Postpartum Anxiety:: Why Medication Was the Right Choice for MeIn addition to the symptoms above, there was another that was adding an extra layer to my anxiety…breastfeeding. The absolute pressure of keeping a human alive with my body. The resentment and burden of being the one to get up yet again to feed the baby. The physical pain and changes. And the calculating. I was always calculating. When did the baby eat? For how long? How long until they would need to eat again? What did I have time to do in the meantime? Should I sleep? Shower? Spend some time with my other kid? Eat? And then it would be time to feed again and the cycle would repeat. If I was going to try and go anywhere….would I need to pump? Was it worth the work of pumping to leave? Or should I try to time it where I wouldn’t have to? 

I told the doctor these things. I remember saying “I know I’m fortunate that breastfeeding hasn’t been hard. There are so many women who struggle to make it work.” She looked at me, eyes kind and full of empathy above her mask. 
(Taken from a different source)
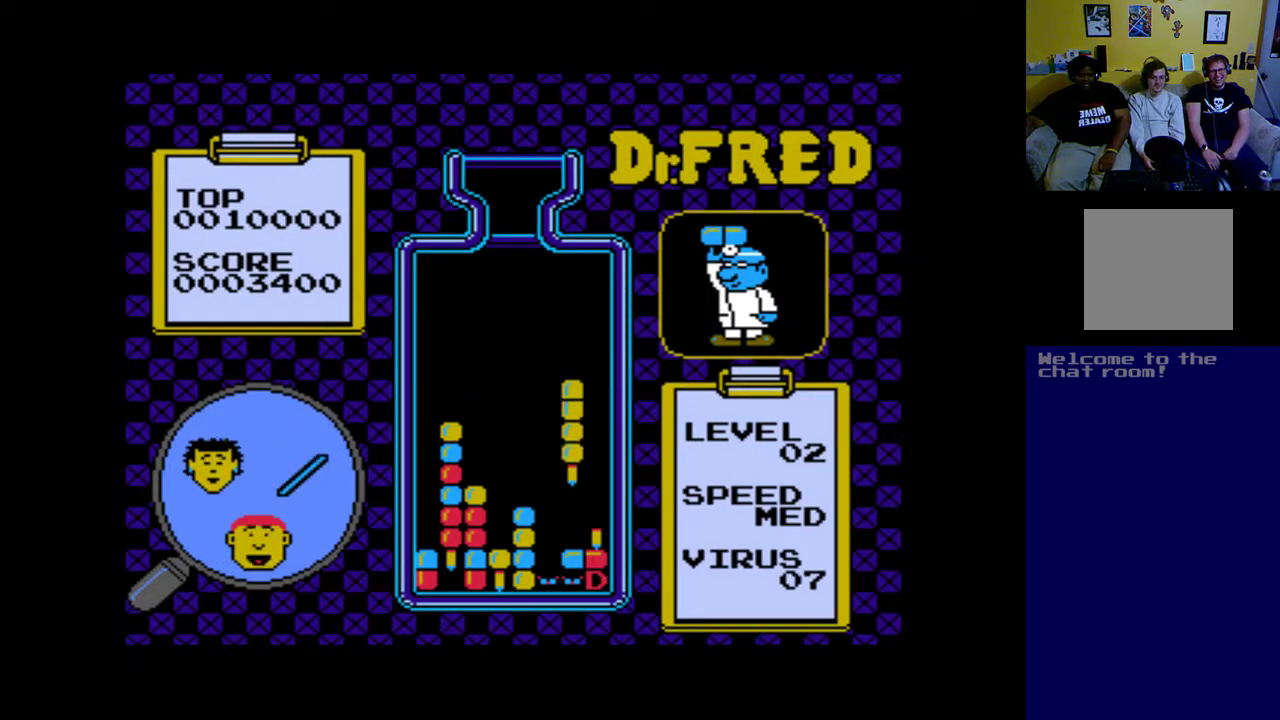
{"buttons": [], "left_stick": "center", "events": []}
“Just because everything is working,” she said, “doesn’t mean it isn’t hard. What you’re doing IS hard.” 

And just like that, the floodgates opened, and I sobbed. I sobbed with exhaustion, with relief, with the blessed joy of being seen. I was discounting and downplaying my own suffering because in my head it wasn’t as bad for me as the women I knew who desperately wanted to breastfeed but couldn’t. Physically, everything was going well. Baby was eating and gaining weight. It was working. But other people’s suffering doesn’t lessen my own. It’s not more or less. It’s just different. 

I had been prepared to advocate for myself, convince the doctor about my need to try medication for my postpartum anxiety. It turned out I didn’t. She immediately prescribed me 25mg of Zoloft, going through the side effects I might experience and explaining when I was to call her, and setting up an appointment to check in a month in to see how things were going. 
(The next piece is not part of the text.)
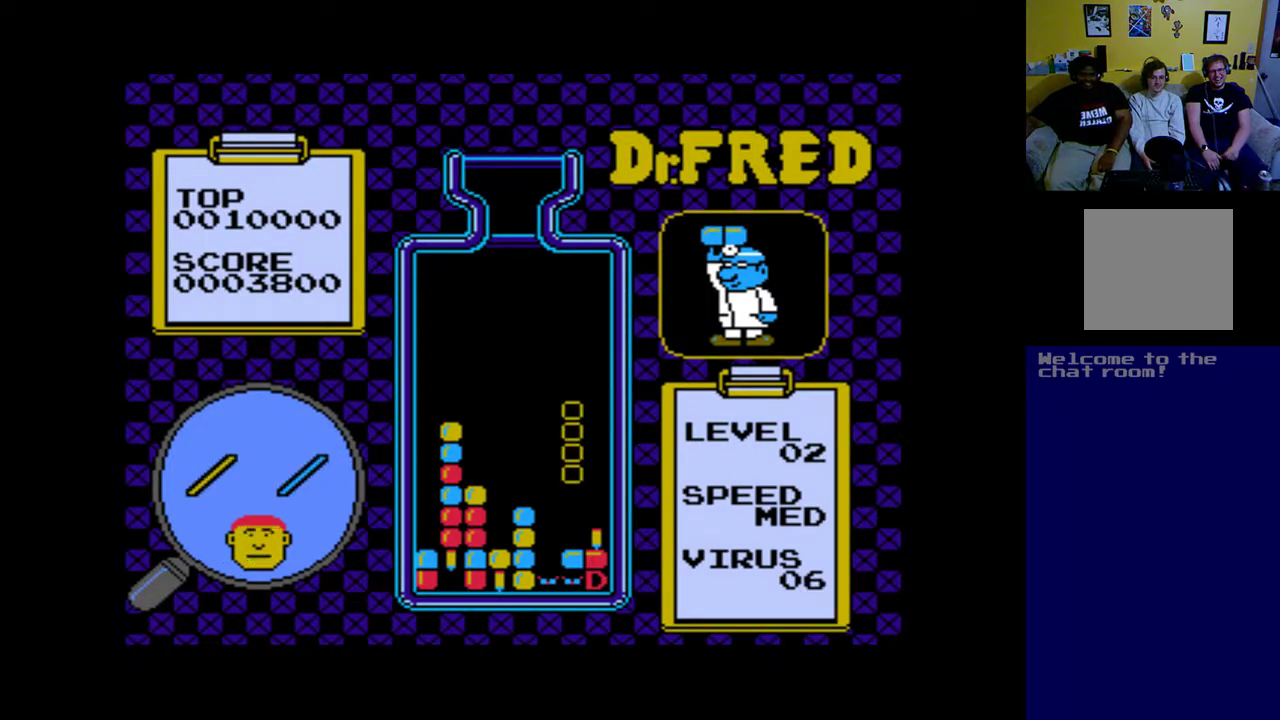
{"buttons": [], "left_stick": "center", "events": []}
It took only a few days to feel it. I could drift off to sleep after getting up to feed the baby within ten minutes instead of having to read for half an hour at least. I could let small things go where before I had to take care of them all. The racing thoughts, the constant calculations, they weren’t gone completely, but they weren’t taking up all the space in my brain. I could do things like decide it was worth it to take my big kid to the park and pump to get that one on one time without agonizing over the cost benefit analysis. I could do things just because I wanted to rather than it having to be the best way, or the most efficient thing. 
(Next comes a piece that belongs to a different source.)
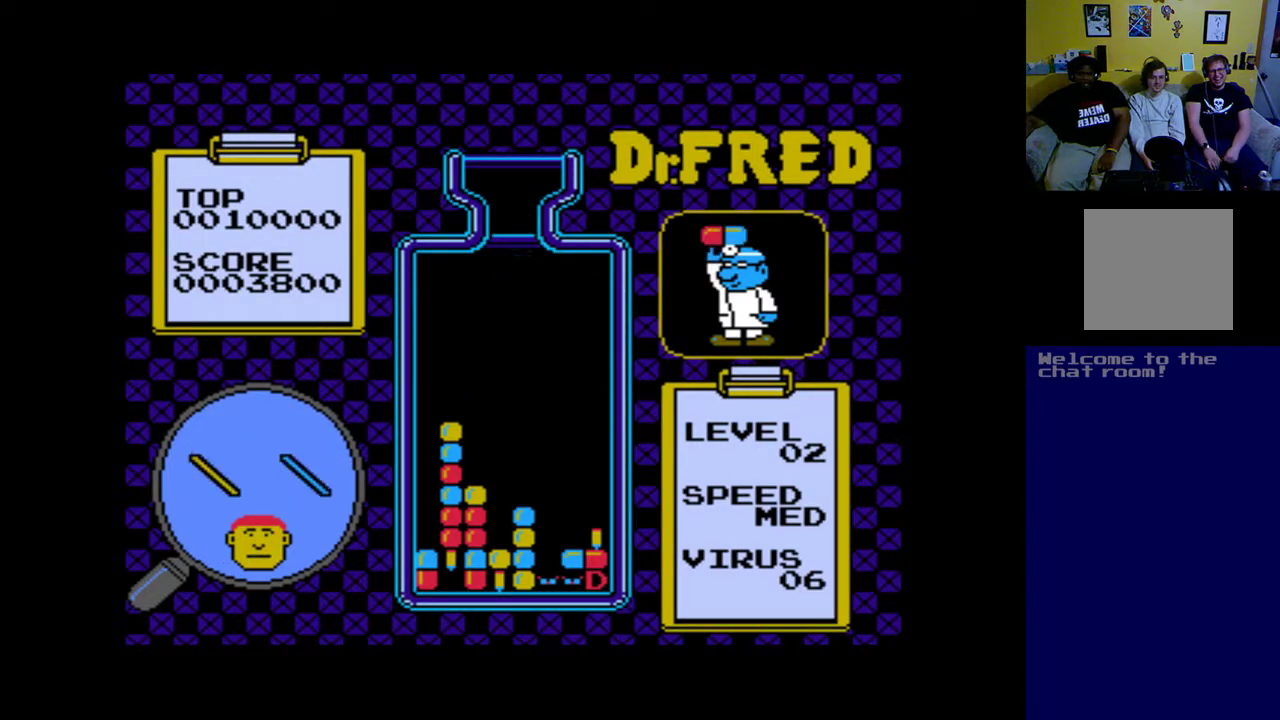
{"buttons": [], "left_stick": "center", "events": []}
I wasn’t irritated all. the. time. 

I don’t have regular worry-all-the-time anxiety; I have cool anxiety. The kind that drives me to plan for everything. The kind that says everything has to be just right. The kind that makes me organize closets. The kind that drives me to do a deep internet dive to find the best…anything really. 

My cool anxiety is tricky, because a lot of people celebrate it. They celebrate my attention to detail, my ability to get things done. My organizational skills. And those are good things sometimes. But when they are my entire life? They aren’t. When I’m so busy planning ahead I can’t be present with the child in front of me? It sucks. 

I’m six months into taking medication for my postpartum anxiety, and it’s working for me now. Will this be a long term thing for me? I don’t know yet. I plan to keep taking it until I’m done nursing at a year, and that burden is lifted for me. Then I’ll decide where to go from there.